Interactively working in a built container

After building the image as above:

docker run -it couchdbdev/<tag>

where <tag> is of the format <distro>-<version>-<type>, such as debian-stretch-erlang-19.3.6.

Running the CouchDB build in a published container

./build.sh couch <distro>-<version>

Building SpiderMonkey 1.8.5 convenience packages

After building the base image as above, head over to the apache/couchdb-pkg repository and follow the instructions there.

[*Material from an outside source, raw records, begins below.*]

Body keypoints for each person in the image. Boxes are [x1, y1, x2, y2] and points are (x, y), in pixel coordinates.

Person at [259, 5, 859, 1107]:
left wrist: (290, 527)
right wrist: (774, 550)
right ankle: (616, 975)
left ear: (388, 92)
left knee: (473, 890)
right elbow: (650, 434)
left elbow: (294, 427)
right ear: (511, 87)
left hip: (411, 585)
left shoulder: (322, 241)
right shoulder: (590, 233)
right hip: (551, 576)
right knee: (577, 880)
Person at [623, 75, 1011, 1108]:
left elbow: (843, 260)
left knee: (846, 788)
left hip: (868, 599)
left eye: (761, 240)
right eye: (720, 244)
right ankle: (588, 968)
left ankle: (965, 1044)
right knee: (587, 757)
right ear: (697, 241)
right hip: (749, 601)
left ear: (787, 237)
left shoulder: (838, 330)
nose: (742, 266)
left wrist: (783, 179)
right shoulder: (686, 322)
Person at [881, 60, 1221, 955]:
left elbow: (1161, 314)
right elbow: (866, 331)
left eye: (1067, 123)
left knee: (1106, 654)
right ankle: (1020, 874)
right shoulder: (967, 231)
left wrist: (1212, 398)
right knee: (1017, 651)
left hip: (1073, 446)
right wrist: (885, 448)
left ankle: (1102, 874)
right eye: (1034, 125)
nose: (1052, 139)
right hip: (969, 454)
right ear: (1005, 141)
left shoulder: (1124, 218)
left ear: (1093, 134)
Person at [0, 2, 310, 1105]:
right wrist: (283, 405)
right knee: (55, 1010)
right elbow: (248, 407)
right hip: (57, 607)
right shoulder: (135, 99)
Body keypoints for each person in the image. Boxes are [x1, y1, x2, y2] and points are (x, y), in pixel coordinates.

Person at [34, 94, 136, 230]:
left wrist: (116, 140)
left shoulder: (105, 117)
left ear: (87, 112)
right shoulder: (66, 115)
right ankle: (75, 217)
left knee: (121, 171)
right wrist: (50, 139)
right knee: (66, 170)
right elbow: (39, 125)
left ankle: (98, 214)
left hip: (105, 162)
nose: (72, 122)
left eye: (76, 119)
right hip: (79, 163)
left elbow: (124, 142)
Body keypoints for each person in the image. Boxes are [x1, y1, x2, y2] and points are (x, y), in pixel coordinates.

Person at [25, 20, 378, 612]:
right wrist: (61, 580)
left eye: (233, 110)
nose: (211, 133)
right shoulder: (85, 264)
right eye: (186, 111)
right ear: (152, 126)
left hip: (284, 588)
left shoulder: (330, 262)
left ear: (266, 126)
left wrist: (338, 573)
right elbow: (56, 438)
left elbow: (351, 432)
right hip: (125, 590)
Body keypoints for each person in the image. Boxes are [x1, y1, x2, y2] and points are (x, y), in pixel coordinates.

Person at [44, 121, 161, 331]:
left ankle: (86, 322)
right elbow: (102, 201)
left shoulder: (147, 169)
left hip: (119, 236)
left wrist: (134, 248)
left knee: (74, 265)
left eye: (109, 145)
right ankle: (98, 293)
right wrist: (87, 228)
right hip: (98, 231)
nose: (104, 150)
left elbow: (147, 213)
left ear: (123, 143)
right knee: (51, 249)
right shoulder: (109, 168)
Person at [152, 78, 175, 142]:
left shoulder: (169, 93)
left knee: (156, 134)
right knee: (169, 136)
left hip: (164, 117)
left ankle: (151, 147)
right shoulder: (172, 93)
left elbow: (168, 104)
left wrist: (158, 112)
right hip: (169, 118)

Adding support for a new release/platform/architecture

  1. Update the build scripts in the bin/ directory to install the dependencies correctly on your new OS/version/platform. Push a PR with these changes.
  2. Copy and customize an appropriate Dockerfile in the dockerfiles directory for your new OS.
  3. Build a base image using ./build.sh base <distro>-<version>. Solve any problems with the build process here. Add your new platform combination to the .travis.yml file, then push a PR with these changes.
  4. Using the apache/couchdb-pkg repository, validate you can build the JS package. Fix any problems in that repo that arise and raise a new PR. Open a new issue on that PR requesting that the JS packages be made available through the CouchDB repository/download infrastructure.
  5. Build a full platform image with ./build.sh platform <distro>-<version>. Solve any problems with the build process here. Add your new platform combination to the .travis.yml file, then push a PR with these changes.
  6. Submit a PR against the apache/couchdb repository, adding the new platform to the top level Jenkinsfile. Ask if you need help.

Other platforms

We are eager for contributions to enhance the build scripts to support setting up machines with the necessary build environment for:

as well as alternative architectures for the already supported image types (arm, ppc64le, s390x, sparc, etc).

We know that Docker won't support some of these, but we should be able to at least expand the install scripts for all of these platforms.